Quando a vejo, sinto seus olhos se voltando para o dogue e grito “não!”, mas ela não me escuta e continua em direção a ele, e o cachorro avança contra ela, a derrubando. Ele morde e arranha o bracinho dela, que já está sangrando. Corro até a faca e a agarro. Caminho até o cachorro, ocupado demais com sua vítima indefesa e o arrasto de cima dela, mas ele é pesado demais para mim, por isso ele pouco se afasta e volta. O indefeso deu, rapidamente, seu lugar para a fera, que pulou para cima de mim, me derrubando, juntamente com minha faca, que rolou pelo chão. O dogue arranha meu pescoço e meu rosto, que ardem. Eu tento alcançar a faca e vejo a garotinha sentada no canto, me olhando, abraçando os joelhos. Sinto pena dela, mas sinto mais de mim mesma. Agarro o cachorro pelo pescoço e o arrasto, junto comigo até a faca. Meu dedo maior a toca, mas não consegue puxá-la. Arrasto-o mais um pouco, até que finalmente a pego. O cachorro ainda tenta me morder, mas sem sucesso. Cravo a faca em uma de suas pernas dianteiras e o chuto, fazendo-o parar do outro lado da sala, sangrando até a morte. Me levanto e pego a garotinha no colo, entrando na mesma porta que ela saiu. E estou novamente na sala de testes. A garotinha desapareceu. A sala não tem mais nenhum espelho ou luz, só uma porta que leva ao corredor. Pisco os olhos e estou em um vagão de trem, com todos os lugares ocupados. Agarro-me a uma das barras de metal para me estabilizar e olho pela janela. Uma chuva grossa cai lá fora e eu fico feliz que minha simulação não é lá. Vejo meu reflexo na janela e minha situação não é boa. Meu lábio está cortado como o da ruiva um, meu pescoço está arranhado, igual ao meu rosto. É só uma simulação, penso, é só uma simulação, não estou realmente machucada, nada disso é real. Um homem com as mãos estranhas está sentado na minha frente, lendo um jornal. Ele murmura um “finalmente!” e me pergunta:
-Você conhece o sujeito? –seu hálito cheira a cigarro, mas de uma maneira mais pútrida. Ele aponta para a manchete no jornal “Assassino brutal foi preso.” Fazia algum tempo que eu não via essas palavras e isso me fez estreitar os olhos para ver se era isso mesmo que estava escrito.

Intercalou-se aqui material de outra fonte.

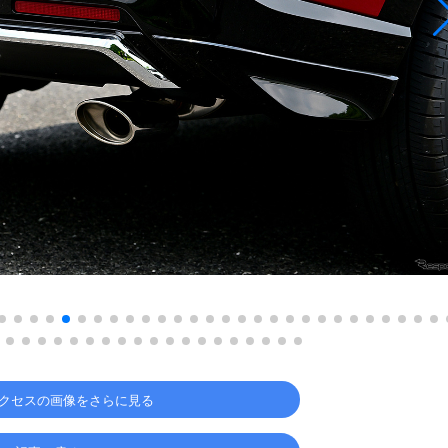
クセスの画像をさらに見る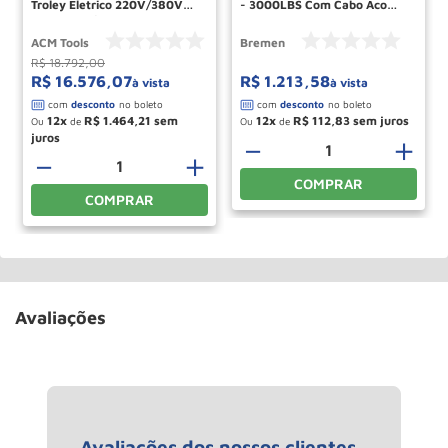
Troley Eletrico 220V/380V
- 3000LBS Com Cabo Aco
TECT2000/9 ACM TOOLS
9,2MTS 3382 BREMEN
ACM Tools
Bremen
R$
18
.
792
,
00
R$
16
.
576
,
07
R$
1
.
213
,
58
à vista
à vista
12
R$
1
.
464
,
21
12
R$
112
,
83
Ou
de
Ou
de
－
＋
－
＋
COMPRAR
COMPRAR
Avaliações
Avaliações dos nossos clientes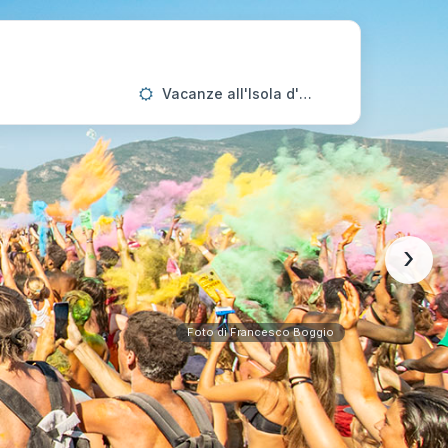
Vacanze all'Isola d'Elba
›
Foto di Francesco Boggio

Me lembro da pergunta do homem e balanço a cabeça.
-Nós temos boca para falar, menina. Agora, me responda: conhece o sujeito ou não?

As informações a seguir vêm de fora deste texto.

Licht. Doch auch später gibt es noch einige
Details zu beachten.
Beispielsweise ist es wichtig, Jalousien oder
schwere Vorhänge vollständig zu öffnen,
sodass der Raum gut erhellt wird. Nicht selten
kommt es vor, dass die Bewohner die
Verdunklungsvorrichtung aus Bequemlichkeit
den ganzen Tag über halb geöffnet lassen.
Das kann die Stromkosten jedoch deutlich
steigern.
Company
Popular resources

Olho mais uma vez para a manchete. Um sujeito com um rosto comum e com um pouco de barba aparece na foto e eu tenho a leve sensação que o conheço, mas não me parece uma boa ideia contar para o homem tal detalhe.
-Não. Não o conheço. –digo.
-Você está mentindo, não está? Consigo ver em seus olhos. Você o conhece? –ele grita.
-Não. Não o conheço.
-Você está mentindo.
-Eu não minto. Eu sou da Franqueza, não posso mentir, é errado. E além do mais, o que lhe interessa se eu conheço ou não?
-Se o conhecesse poderia me salvar. Poderia me salvar!
-Mas eu não o conheço. –digo tranquila. –Sinto muito.